SELECTED EXCERPT ▸
-*-

Fourth quarter revenue in the Process Equipment Group grew 33% to $102 million. While much of this was due to the addition of Rotex, the Process Equipment Group still grew organically by 10% and they’re now contributing 40% of total enterprise revenue and 38% of our total adjusted EBITDA.

Like last year we again shipped several large orders in the fourth quarter and as a result we drew our backlog down by 14% sequentially to $121 million. That’s a level that shift slightly ahead of the Q4 2011 levels and this amount is consistent with – in Q4 of last year.

Our backlog continues to give us visibility into the future revenue and as we discussed in our last call, it has begun to show some signs of uncertainty in the global markets. With the elections finally over and virtually the same cast of characters returning to Washington, there is still uncertainty about when and how the United States will deal with the fiscal cliff, that’s set to take effect only a month from now.

Adding this challenge to our mounting national debt and similar situations in Europe, generate high levels of economic uncertainty around the globe. These levels of uncertainty are reflected in the results of many of the companies that you seen report in recent months and we have no reason to believe we would be immune from the same factors.

If you’ve listened to our earnings calls before, you heard us say that a core element of Hillenbrand’s growth through acquisition strategy is to acquire successful companies with great brands that can benefit from our core competencies of strategy management, lean business, and intentional talent development. When we acquired the Process Equipment Group companies, our goal was to accelerate their growth.

A big part of the plan for organic growth in these companies is to expand into new markets with both existing and some new products. We’ve leveraged our strategy management process to accelerate these growth initiatives and our expertise in lean to take advantage of some operational synergies between the operating companies.

This has allowed us deliver double-digit organic revenue growth in the platform. During the quarter, the gross margin remain strong at 43% in line with last year, while the EBITDA margin was 24% for the fourth quarter and 20% for the full-year.

In addition, the Process Equipment Group full-year adjusted OpEx ratio improved 190 basis points to 27.1%. In short we continue to be pleased with the progress of the Process Equipment Group.

-*-

[Saved data entries]
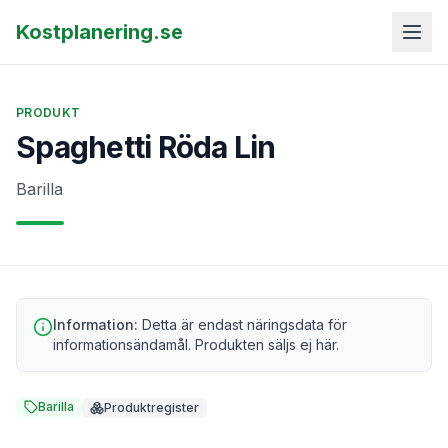
Kostplanering.se
PRODUKT
Spaghetti Röda Lin
Barilla
Information:
Detta är endast näringsdata för
informationsändamål. Produkten säljs ej här.
Barilla
Produktregister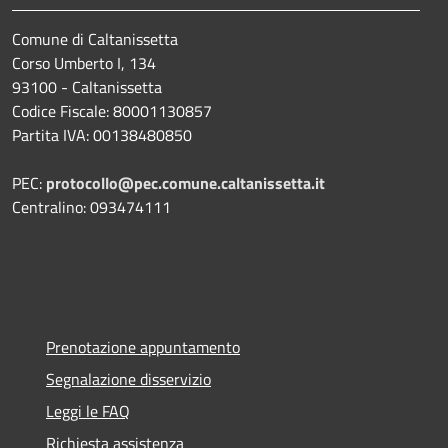
Comune di Caltanissetta
Corso Umberto I, 134
93100 - Caltanissetta
Codice Fiscale: 80001130857
Partita IVA: 00138480850
PEC:
protocollo@pec.comune.caltanissetta.it
Centralino: 093474111
Prenotazione appuntamento
Segnalazione disservizio
Leggi le FAQ
Richiesta assistenza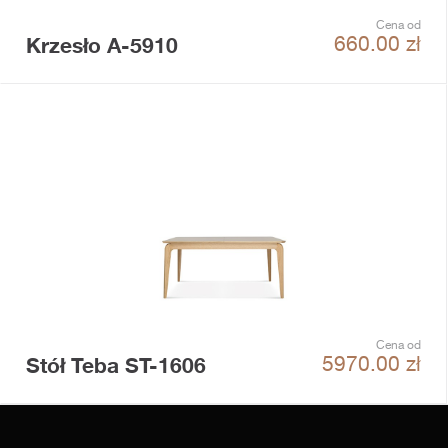
Cena od
Krzesło A-5910
660.00
zł
Cena od
Stół Teba ST-1606
5970.00
zł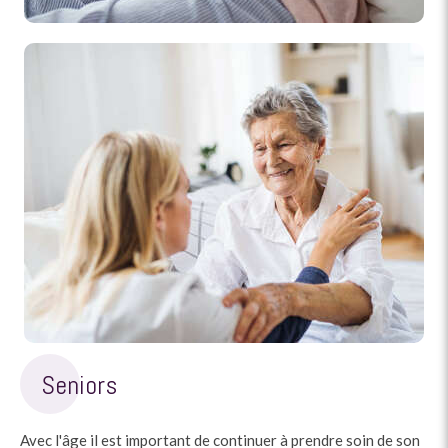
Seniors
Avec l'âge il est important de continuer à prendre soin de son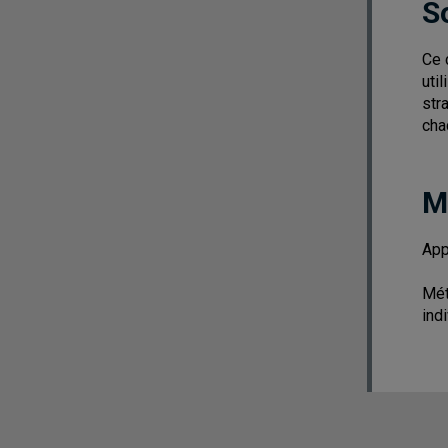
S
Ce 
uti
str
cha
M
App
Mét
ind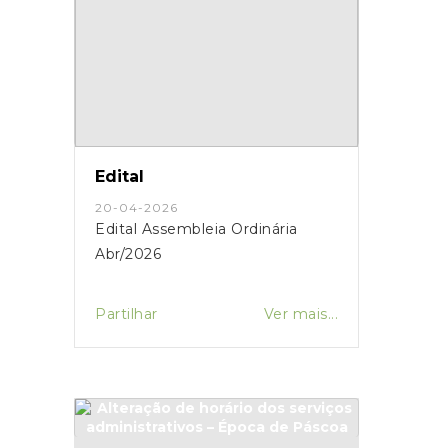
Edital
20-04-2026
Edital Assembleia Ordinária
Abr/2026
Partilhar
Ver mais...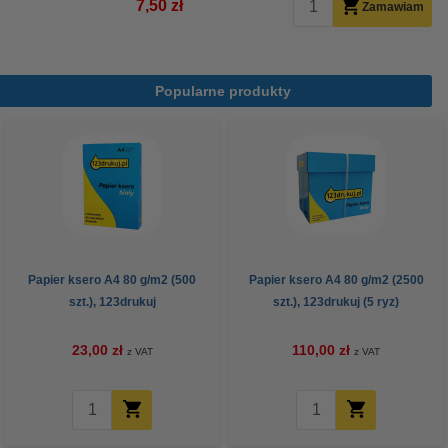
7,50 zł
Zamawiam
Popularne produkty
Papier ksero A4 80 g/m2 (500
Papier ksero A4 80 g/m2 (2500
szt.), 123drukuj
szt.), 123drukuj (5 ryz)
23,00 zł
110,00 zł
z VAT
z VAT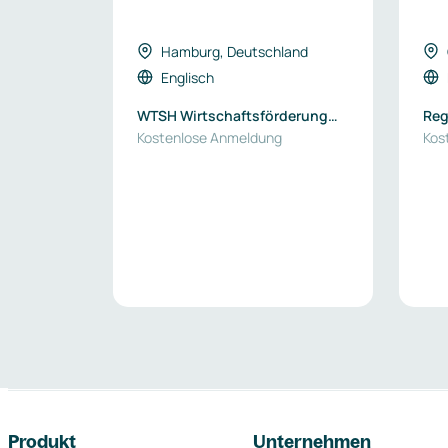
Hamburg, Deutschland
Englisch
WTSH Wirtschaftsförderung
Reg
und Technologietransfer
Kostenlose Anmeldung
Pod
Kos
Schleswig-Holstein - EEN
Germany
Footer-Navigation
Produkt
Unternehmen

-*-

JOB 1 ▸
Answer these questions from the earnings call excerpt:
(a) By what percentage did fourth quarter revenue in the Process Equipment Group grow, and to what amount?
(b) By what percentage was the backlog drawn down sequentially?
(c) To what figure did the Process Equipment Group's full-year adjusted OpEx ratio improve?
JOB 2 ▸ Please reproduce the part of the earnings call excerpt that opens with the words containing "If you’ve listened" and closes with "the operating companies.".
JOB 3 ▸ Summarize the earnings call excerpt in two sentences.

PROBLEM SOLUTION 1 ▸
(a) It grew 33%, to $102 million.
(b) 14%.
(c) 27.1%.

PROBLEM SOLUTION 2 ▸
If you’ve listened to our earnings calls before, you heard us say that a core element of Hillenbrand’s growth through acquisition strategy is to acquire successful companies with great brands that can benefit from our core competencies of strategy management, lean business, and intentional talent development. When we acquired the Process Equipment Group companies, our goal was to accelerate their growth.

A big part of the plan for organic growth in these companies is to expand into new markets with both existing and some new products. We’ve leveraged our strategy management process to accelerate these growth initiatives and our expertise in lean to take advantage of some operational synergies between the operating companies.

PROBLEM SOLUTION 3 ▸ Fourth quarter revenue in the Process Equipment Group grew 33% to $102 million, with 10% organic growth, while the backlog was drawn down by 14% sequentially to $121 million amid economic uncertainty around the globe. The group's gross margin stayed strong at 43%, its EBITDA margin was 24% for the fourth quarter and 20% for the full year, and its full-year adjusted OpEx ratio improved 190 basis points to 27.1%.